ONE thing I will not be doing this Christmas is wearing the same pyjamas as my husband and kids as we sit around the tree to open our presents.

Neither will my family be sporting the same set of pjs as we slump in front of the TV after the festive lunch.

In fact, we will be doing what great swathes of the population clearly won’t be doing - getting dressed.

More and more families are spending Christmas in their pyjamas, so much so that shops are full of matching outfits for everyone from couples, to kids of all ages - including newborn babies - and even the family dog.

‘Matching Christmas pyjamas are a great way to get all the family involved in Christmas festivities, whatever their ages - and if you're in the market for a new set you'll need to be quick as many sets are already selling out,’ says the Good Housekeeping website.

Were I to suggest to my daughters that we all wear matching pyjamas at Christmas they would think I’d lost my marbles. I think their decision to come home for Christmas would quickly be reversed.

My parents would not have entertained it. Like my husband, my dad wore traditional men’s striped cotton pyjamas. No way would he, or my mum, have worn a set of pjs emblazoned with Rudolphs, matching ours.

The desire to stay in your pjs all day has no doubt been fuelled by celebrities, posing for the cameras in their matching Christmas outfits.

Coleen Rooney shared her favourite Christmas photos with her husband Wayne and their four children wearing festive pyjamas while posing in front of their tree.

The Beckhams have also posed in matching pyjamas at Christmas and former England footballer John Barnes recently revealed his family are expected to dress in matching pyjamas on December 25.

Whether they wear them all day, I don’t know. What I do know is when I get up I get dressed and only then feel able to start the day. I feel more in control wearing proper clothes.
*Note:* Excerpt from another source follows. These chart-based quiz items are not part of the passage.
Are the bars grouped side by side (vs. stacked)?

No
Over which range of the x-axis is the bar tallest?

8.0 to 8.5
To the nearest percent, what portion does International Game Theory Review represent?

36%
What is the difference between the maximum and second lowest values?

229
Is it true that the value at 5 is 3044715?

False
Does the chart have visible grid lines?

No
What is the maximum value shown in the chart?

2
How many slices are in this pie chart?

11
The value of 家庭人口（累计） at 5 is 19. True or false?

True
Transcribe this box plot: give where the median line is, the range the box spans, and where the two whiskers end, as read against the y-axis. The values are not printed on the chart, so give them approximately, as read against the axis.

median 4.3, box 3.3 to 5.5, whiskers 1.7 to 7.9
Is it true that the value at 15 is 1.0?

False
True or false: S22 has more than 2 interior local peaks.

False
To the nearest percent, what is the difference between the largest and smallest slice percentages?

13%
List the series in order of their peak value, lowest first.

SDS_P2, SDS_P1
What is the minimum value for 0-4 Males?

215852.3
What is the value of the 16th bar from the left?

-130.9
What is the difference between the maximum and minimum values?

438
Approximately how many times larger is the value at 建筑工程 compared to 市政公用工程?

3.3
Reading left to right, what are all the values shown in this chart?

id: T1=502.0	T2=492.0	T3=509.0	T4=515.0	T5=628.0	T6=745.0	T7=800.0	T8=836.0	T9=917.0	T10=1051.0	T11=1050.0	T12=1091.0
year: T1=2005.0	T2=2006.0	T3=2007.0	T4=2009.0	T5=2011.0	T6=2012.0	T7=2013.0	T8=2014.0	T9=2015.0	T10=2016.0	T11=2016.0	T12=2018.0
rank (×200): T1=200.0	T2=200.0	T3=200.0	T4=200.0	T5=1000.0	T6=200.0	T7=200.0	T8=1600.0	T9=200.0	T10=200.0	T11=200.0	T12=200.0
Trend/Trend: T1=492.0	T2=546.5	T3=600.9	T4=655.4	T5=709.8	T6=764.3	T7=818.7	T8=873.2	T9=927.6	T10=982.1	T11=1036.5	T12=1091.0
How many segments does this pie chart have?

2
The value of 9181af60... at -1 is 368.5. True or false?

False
Whether Christmas or the height of summer, wearing pyjamas all day is, to my mind, sloppy, yet a third of UK employees working from home admitted to working in pjs. Research by survey by Employment firm Indeed found that employees wear them on average for 46 working days a year, with one in 12 wearing pyjamas every day.

I work from home and don’t dress as smartly as I would for the office, but I certainly don’t sit on my laptop in my pyjamas. I wouldn’t feel professional. And, more importantly, I hardly ever turn the heating on, so I’d freeze to death.

Pyjamas have turned from nightwear into all-day wear. When I was young, the only time you would be seen in your pjs was if you were ill. Now people live in them.

I recall certain branches of Tesco slapping bans on customers wearing pyjamas to shop - store bosses felt it could offend other shoppers.

Only the other day I saw a young woman shuffling around a shop in her pyjamas, dressing gown and slippers. It wasn’t in a provincial town, but London, a stone’s throw from Waterloo station.

People either don’t care or they want to show off their nightwear. Pyjamas are no longer bought solely for slumber, but for public approval. They have got to be Facebook and Instagram-friendly, especially at Christmas, when they are to be worn by the whole family.

There’s a vast array of festive pjs on sale, rivalling Christmas jumpers.

If people buy a different set every year, it does make you wonder where they put them all - do they dump them or do they wear them throughout the year and pretend it’s Christmas every day?